The guy built a golf club so that he could host a PGA major championship.
Having said that, I think we'll be surprised at the budgetary decisions. If we, by some miracle, sign a John Tavares, the budget will get cut in other places. My guess is we'll see Lindholm and Hanifin signed to new deals (Lindy likely gets Rask money and Hanifin a bridge in the neighborhood of $3 million a year for two or 3 years). I expect both Teravainen and Aho to get locked up long term. Ultimately that's somewhere between $14 million and $16 million in cap space that gets eaten up. That's why I think we'll see lower impact UFAs signed (Think JVR or Kane type of guys) and/or a trade that sends out Rasks or some other comparable salary for a higher salary in return.

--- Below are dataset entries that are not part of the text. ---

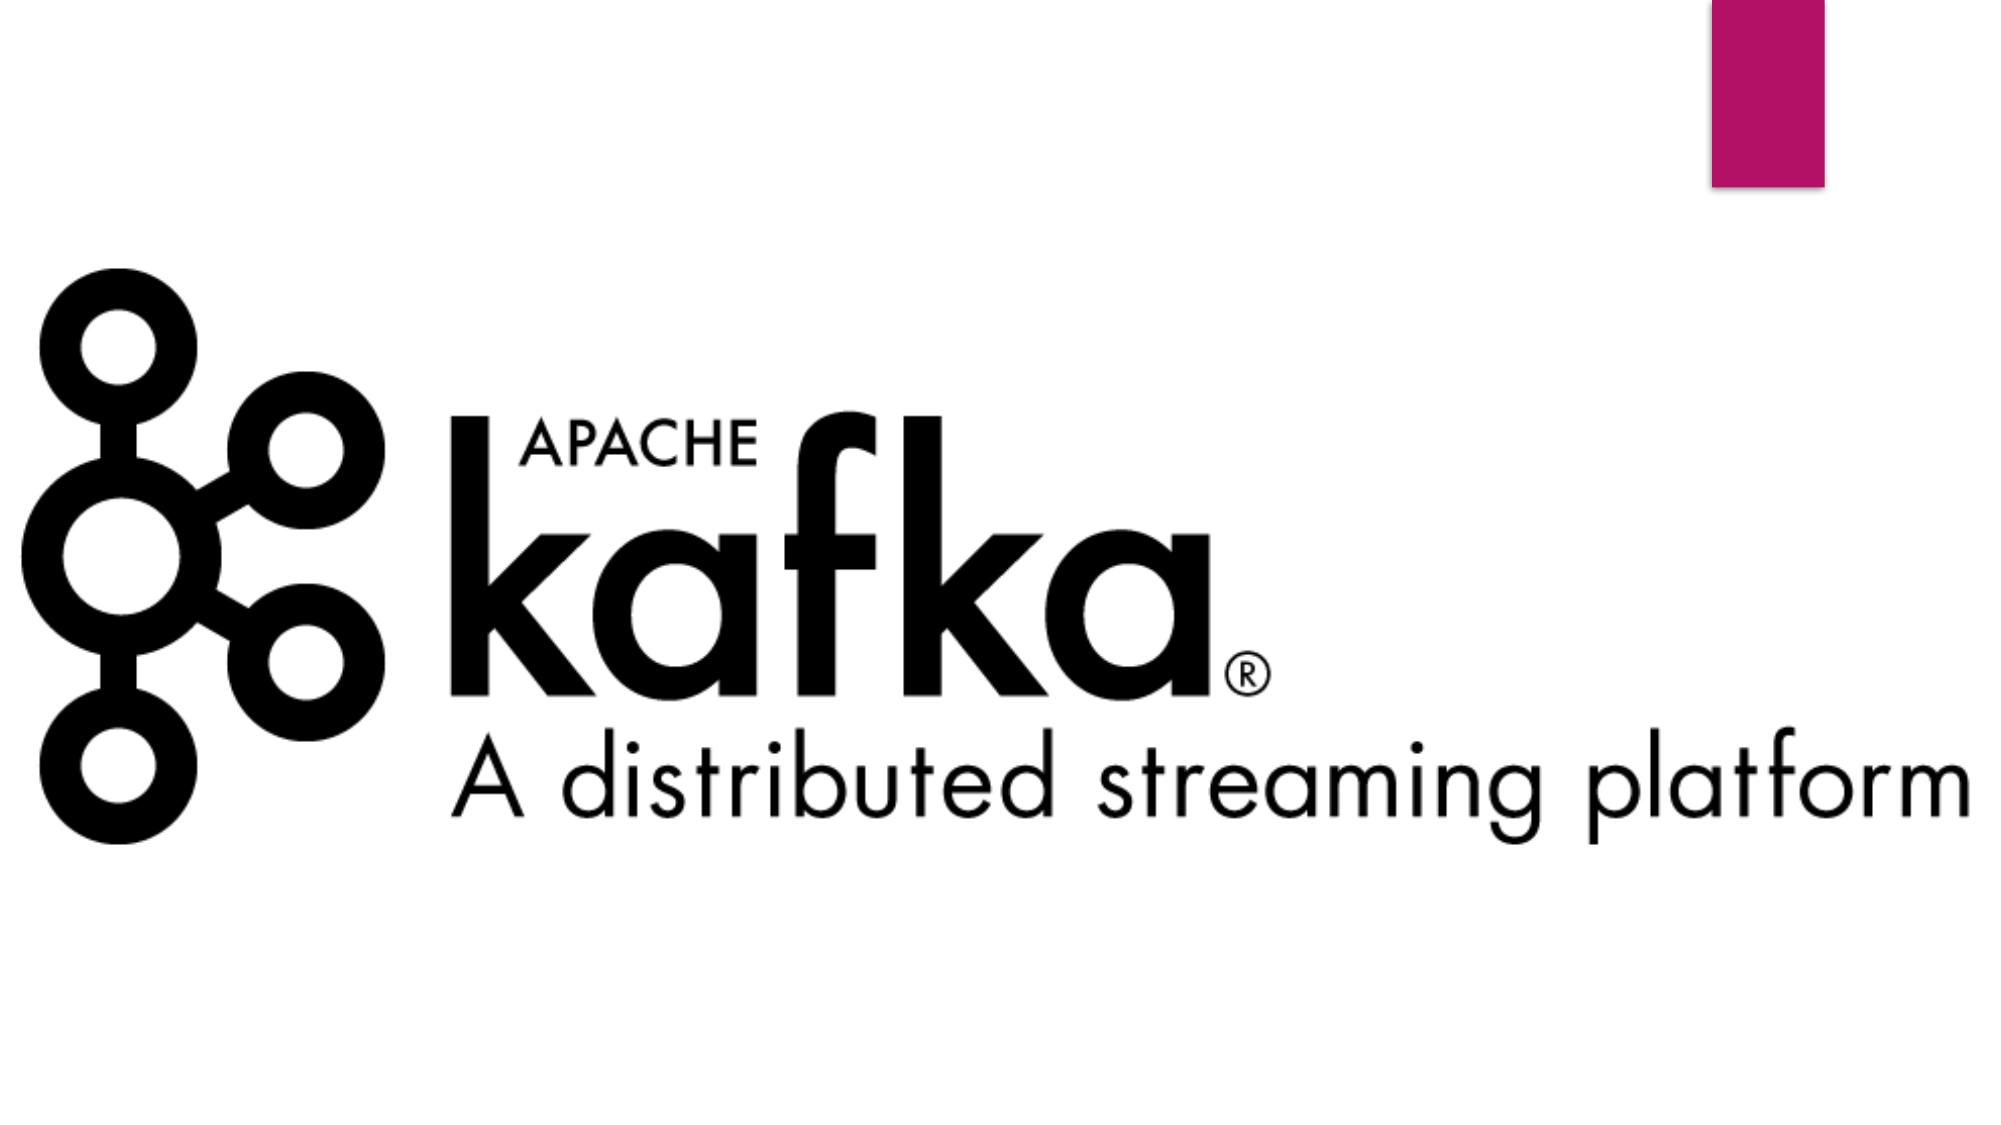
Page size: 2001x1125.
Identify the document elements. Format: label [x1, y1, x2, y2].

picture [15, 263, 1985, 852]
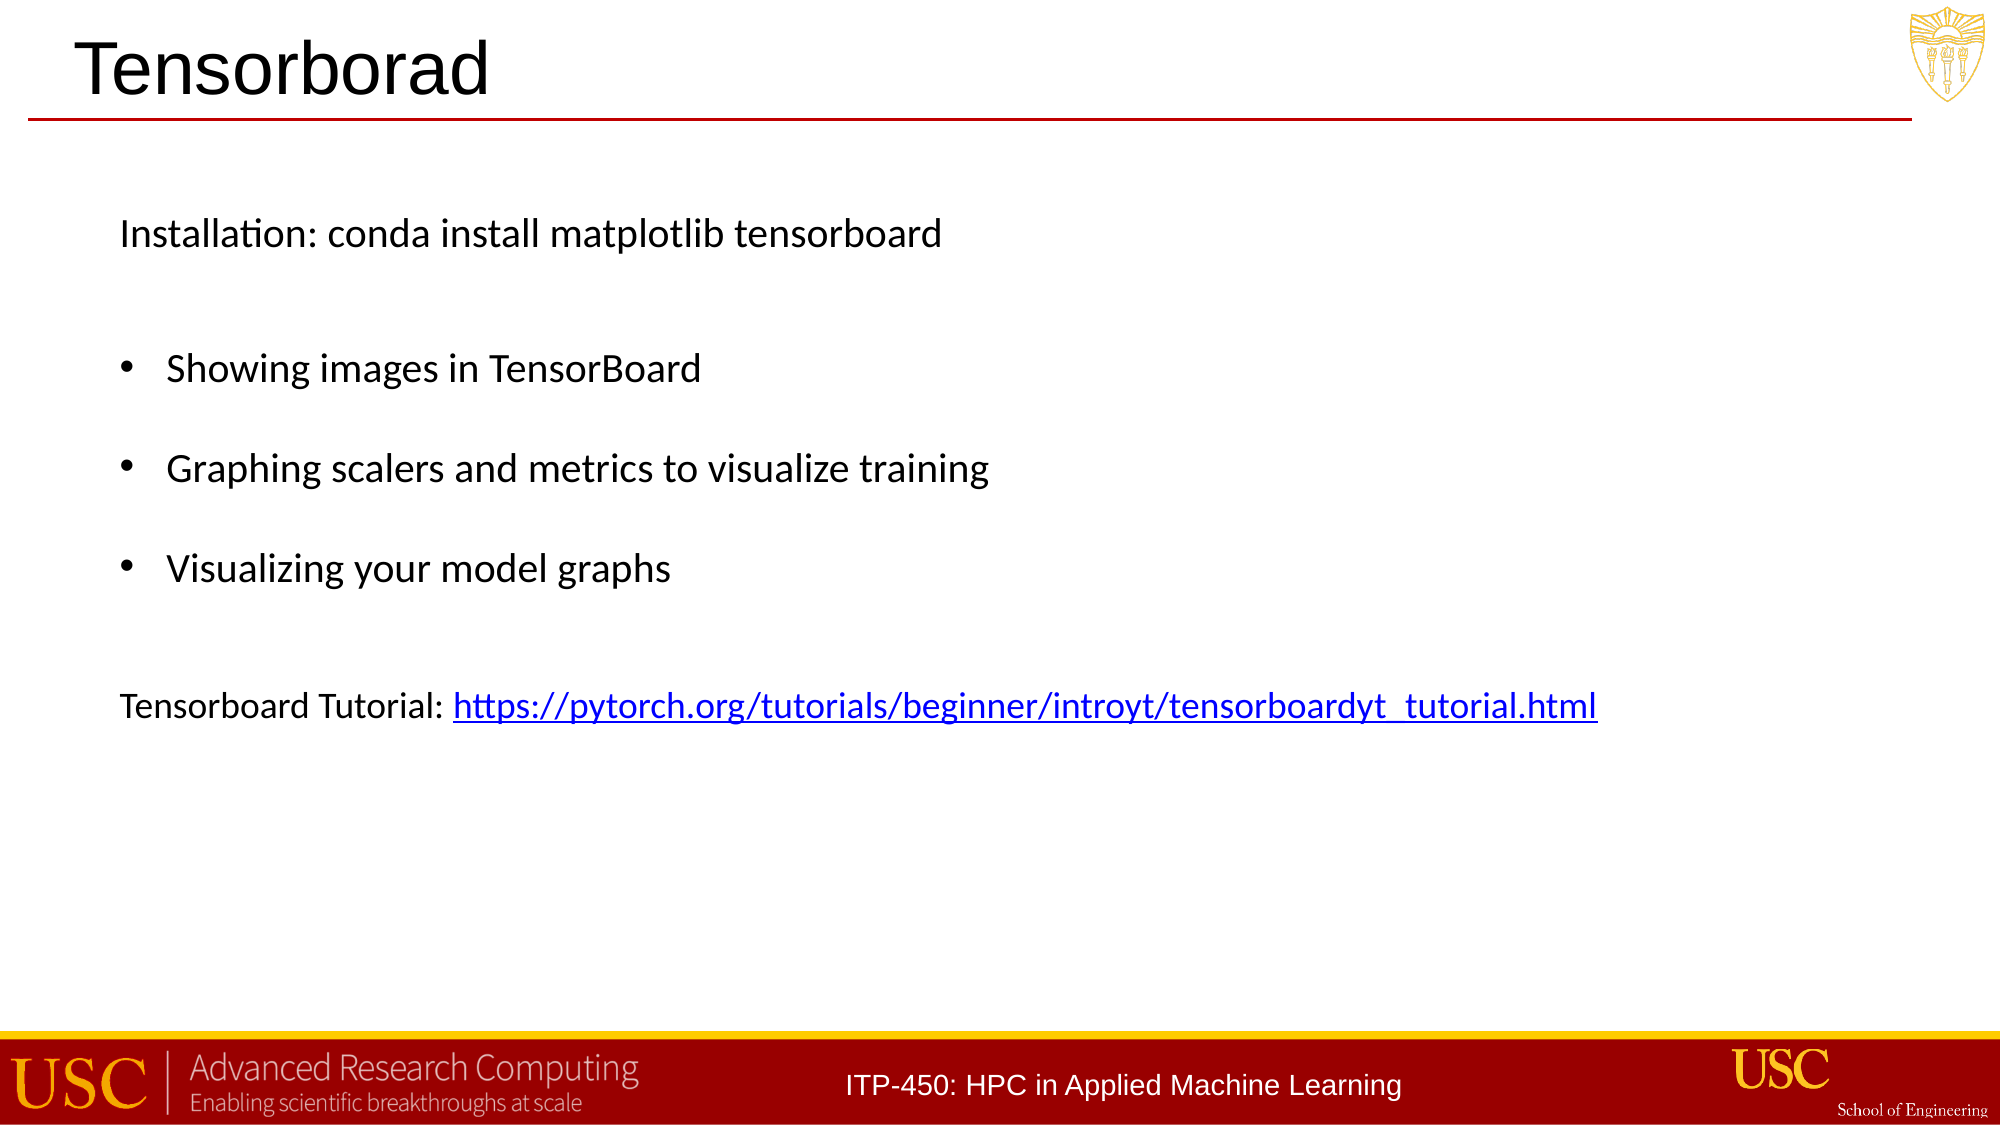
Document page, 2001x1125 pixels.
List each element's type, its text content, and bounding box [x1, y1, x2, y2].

text_box Showing images in TensorBoard Graphing scalers and metrics to visualize training Visualizing your model graphs Tensorboard Tutorial: https://pytorch.org/tutorials/beginner/introyt/tensorboardyt_tutorial.html [104, 283, 1708, 734]
text_box Tensorborad [59, 12, 1500, 113]
text_box Installation: conda install matplotlib tensorboard [104, 198, 1106, 264]
picture [6, 1049, 642, 1117]
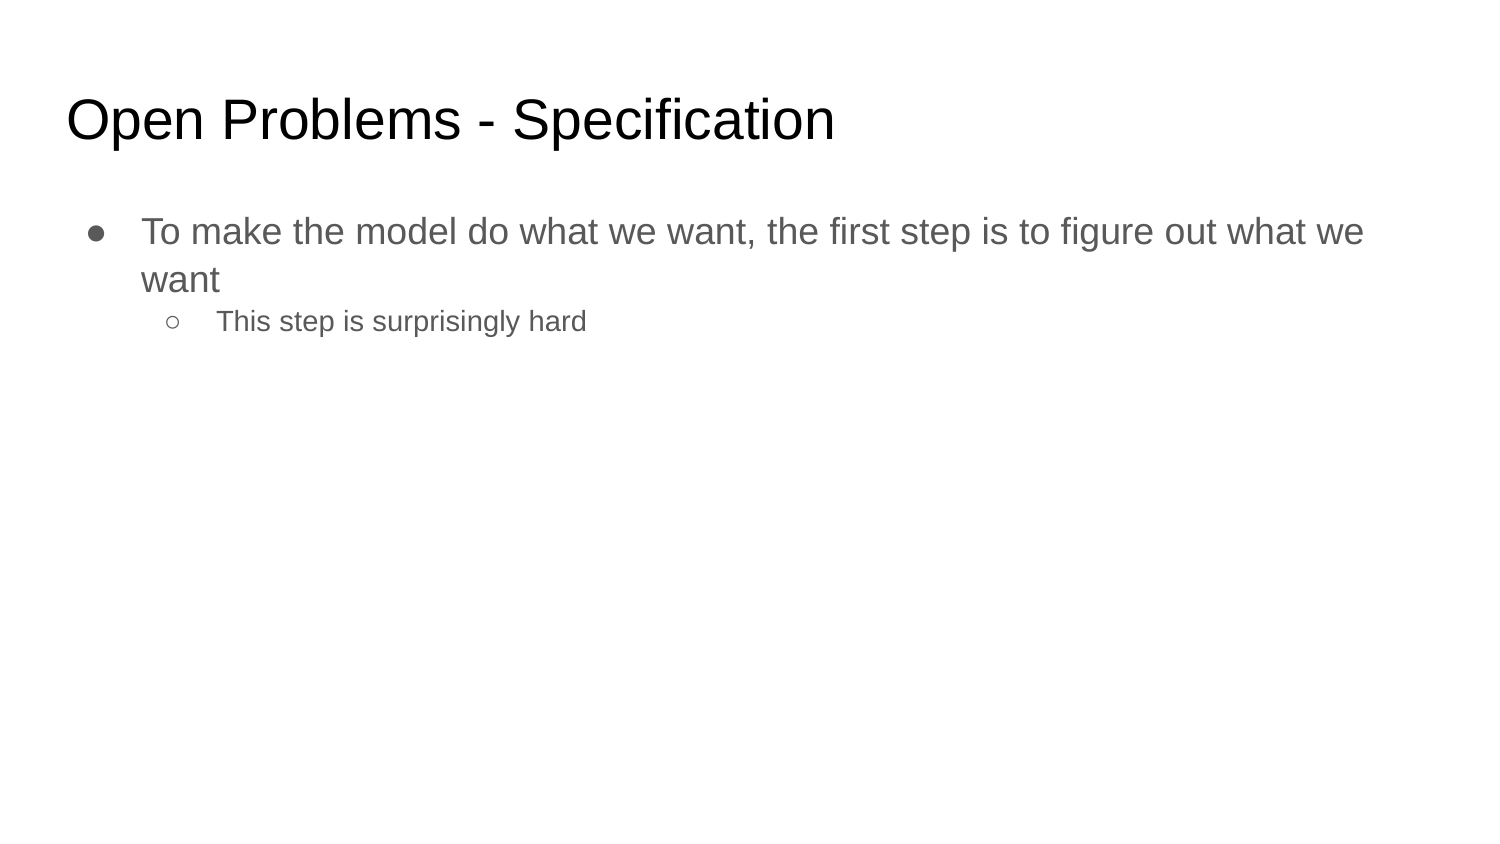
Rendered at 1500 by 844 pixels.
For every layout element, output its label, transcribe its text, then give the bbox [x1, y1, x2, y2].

title Open Problems - Specification [51, 72, 1449, 167]
list To make the model do what we want, the first step is to figure out what we want This step is surprisingly hard [51, 189, 1449, 750]
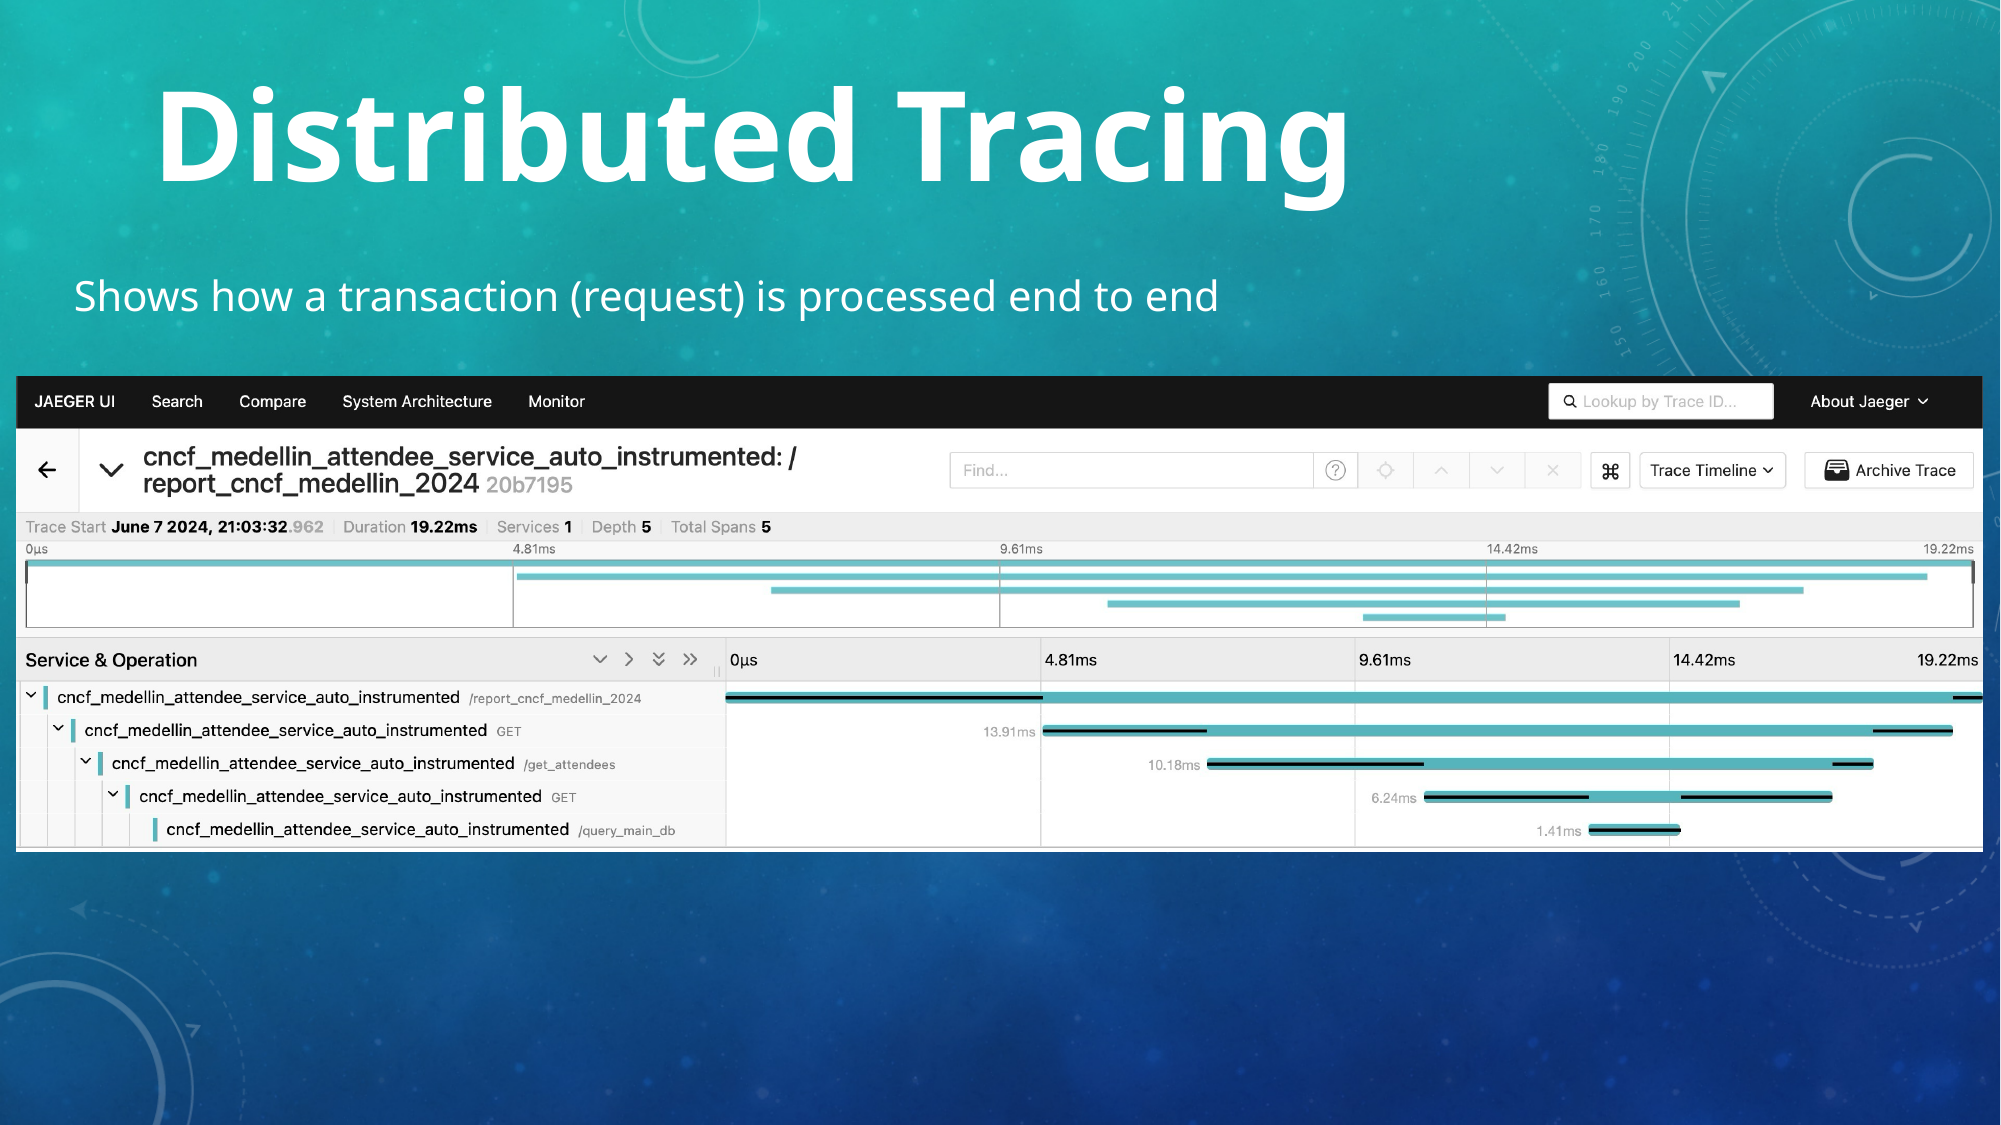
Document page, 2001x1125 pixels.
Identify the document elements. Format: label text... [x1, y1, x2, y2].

text_box Shows how a transaction (request) is processed end to end [59, 262, 1246, 328]
picture [0, 0, 2001, 1125]
text_box Distributed Tracing [137, 48, 1771, 214]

My thought is expect a bump of about $10 million in additional salary next season. I find it highly unlikely that we re-up both Skinner and Faulk. My guess is one gets done but not both.
And then those multiple Stanley Cups are offset by years and years of rebuilding because he left the cupboard bare in selling off picks and prospects for whatever trade deadline talent of marginal utility (really? A 1st rounder for Ryan Reaves?) he think swill push the team over the top.
I'm guessing there are a number of teams who would trade a decade of futility for a Stanley Cup. It is still the greatest sports moment of my fandom.